Ancient Egyptian woord working at the Manchester Museum
As advertised on the Egypt at the Manchester Museum blog today we had a chance to see Dr Geoffrey Killen demonstrate how ancient Egyptians would have made their wooden items.
Dr Geoffrey Killen began by explaining a little bit about the tools used by the ancient Egyptians. For example: their saws were both similar and very different to our modern day ones. On a modern saw the teeth are set in both directions whereas the ancient Egyptian version would have all teeth pointing in the same direction. As a result you’d have to correct it constantly to make sure you get a straight cut. Correcting would be necessary anyway as they were not strengthened at the top. Also, the teeth would point backwards (meaning the backwards movement would do the actuall cutting) as opposed to the forward pointing position of modern saws.

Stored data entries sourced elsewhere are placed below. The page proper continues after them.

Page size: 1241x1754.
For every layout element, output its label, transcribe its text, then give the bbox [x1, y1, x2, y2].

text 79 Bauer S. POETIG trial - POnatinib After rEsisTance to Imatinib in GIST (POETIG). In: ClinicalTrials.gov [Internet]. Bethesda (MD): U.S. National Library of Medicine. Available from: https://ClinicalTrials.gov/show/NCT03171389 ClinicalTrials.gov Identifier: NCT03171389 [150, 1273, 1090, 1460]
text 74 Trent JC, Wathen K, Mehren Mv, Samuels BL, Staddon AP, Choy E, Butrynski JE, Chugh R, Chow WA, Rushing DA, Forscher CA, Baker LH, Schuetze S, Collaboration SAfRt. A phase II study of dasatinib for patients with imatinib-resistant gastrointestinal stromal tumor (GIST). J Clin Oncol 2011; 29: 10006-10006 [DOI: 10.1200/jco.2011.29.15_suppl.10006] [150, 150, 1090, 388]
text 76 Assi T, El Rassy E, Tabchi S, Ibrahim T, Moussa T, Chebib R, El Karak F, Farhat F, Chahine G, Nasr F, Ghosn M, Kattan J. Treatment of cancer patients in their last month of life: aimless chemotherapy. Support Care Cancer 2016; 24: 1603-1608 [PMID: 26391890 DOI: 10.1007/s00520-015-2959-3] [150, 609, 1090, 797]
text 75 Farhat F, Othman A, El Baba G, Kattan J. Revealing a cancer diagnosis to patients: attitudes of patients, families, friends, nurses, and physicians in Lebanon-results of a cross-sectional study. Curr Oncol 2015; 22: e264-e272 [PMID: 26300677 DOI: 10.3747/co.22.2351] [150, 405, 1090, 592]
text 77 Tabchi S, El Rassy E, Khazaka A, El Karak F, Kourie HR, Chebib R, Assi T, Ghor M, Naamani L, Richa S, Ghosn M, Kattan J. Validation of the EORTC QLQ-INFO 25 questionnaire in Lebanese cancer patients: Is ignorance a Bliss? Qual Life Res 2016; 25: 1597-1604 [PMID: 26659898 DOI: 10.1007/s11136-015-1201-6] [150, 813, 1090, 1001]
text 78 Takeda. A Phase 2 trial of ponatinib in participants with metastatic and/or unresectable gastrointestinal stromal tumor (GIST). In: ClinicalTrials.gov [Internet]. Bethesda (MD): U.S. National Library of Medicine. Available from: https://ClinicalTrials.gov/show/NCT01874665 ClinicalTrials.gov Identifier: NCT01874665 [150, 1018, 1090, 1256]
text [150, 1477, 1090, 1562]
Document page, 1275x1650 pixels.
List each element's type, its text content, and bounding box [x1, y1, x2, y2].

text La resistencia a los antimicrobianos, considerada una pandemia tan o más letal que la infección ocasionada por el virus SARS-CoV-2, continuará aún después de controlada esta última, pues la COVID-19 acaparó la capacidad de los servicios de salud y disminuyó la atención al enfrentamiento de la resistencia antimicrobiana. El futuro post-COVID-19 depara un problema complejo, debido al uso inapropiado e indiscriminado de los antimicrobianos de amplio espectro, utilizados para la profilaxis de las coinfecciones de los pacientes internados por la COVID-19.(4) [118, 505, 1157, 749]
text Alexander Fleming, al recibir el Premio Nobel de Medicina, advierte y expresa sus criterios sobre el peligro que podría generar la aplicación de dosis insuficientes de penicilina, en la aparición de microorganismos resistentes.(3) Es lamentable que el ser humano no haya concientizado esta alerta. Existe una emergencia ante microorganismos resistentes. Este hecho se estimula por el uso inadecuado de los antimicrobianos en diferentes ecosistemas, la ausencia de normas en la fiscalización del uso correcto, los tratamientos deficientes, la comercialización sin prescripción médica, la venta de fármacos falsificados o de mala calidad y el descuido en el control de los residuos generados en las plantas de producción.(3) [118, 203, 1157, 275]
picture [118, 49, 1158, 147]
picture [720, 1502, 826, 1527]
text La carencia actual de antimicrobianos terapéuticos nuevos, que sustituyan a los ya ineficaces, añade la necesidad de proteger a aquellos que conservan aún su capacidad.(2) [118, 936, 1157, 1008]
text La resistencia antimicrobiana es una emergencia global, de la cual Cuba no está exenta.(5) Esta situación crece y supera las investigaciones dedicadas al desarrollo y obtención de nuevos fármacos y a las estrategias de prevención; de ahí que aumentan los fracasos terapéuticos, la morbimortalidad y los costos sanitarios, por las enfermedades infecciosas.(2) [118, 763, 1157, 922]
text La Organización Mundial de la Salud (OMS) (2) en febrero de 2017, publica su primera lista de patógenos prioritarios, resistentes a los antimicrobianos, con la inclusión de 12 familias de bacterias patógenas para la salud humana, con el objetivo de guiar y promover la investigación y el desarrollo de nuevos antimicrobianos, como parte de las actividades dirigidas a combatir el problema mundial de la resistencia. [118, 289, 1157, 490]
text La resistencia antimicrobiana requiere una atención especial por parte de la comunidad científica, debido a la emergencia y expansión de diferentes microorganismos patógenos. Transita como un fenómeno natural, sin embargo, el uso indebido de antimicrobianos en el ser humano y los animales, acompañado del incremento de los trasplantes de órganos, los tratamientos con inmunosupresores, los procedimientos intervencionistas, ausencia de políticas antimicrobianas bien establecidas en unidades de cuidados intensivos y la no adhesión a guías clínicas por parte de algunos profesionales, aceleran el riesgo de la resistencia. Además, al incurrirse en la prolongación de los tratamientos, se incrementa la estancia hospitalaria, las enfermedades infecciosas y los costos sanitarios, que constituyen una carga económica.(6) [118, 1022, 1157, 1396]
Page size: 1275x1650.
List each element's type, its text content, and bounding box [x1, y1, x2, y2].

He also showed how the chisel worked. The chisel would be hit with a wooden mallet to create holes in the wood. He explained that the Egyptians already knew the characteristics of timber as they would never try to make a hole with the grain – the wood would split in that case.
During the demonstration Dr Killen explained that hand axes would be used to shape the wood and stones to smooth it. Thanks to the questions of some very interested children he went on to say that the wood often came from other countries. The Egyptians were known for their trade (after all, they had the Nile as a ‘highway’ to other countries). Cedar and a variety of ebony were some of the kinds of wood they would bring back from abroad.
Part of the demonstration was the bow drill for which he needed the help of two lovely assistants.
Especially for this demonstration some items had been taken out of storage. Dr Killen was kind enough to explain a little bit about these items as well – for example, the stool that can be seen below. This one is quite nicely decorated (note the red paint on the side!) and it’s clear to see how it has been put together.
While I was at the museum I had a chance to take yet more photos of the items on display at the Ancient World galleries. I have added them to my Manchester Museum set on Flickr. There are a few more photos of the wood working demonstration in this set as well.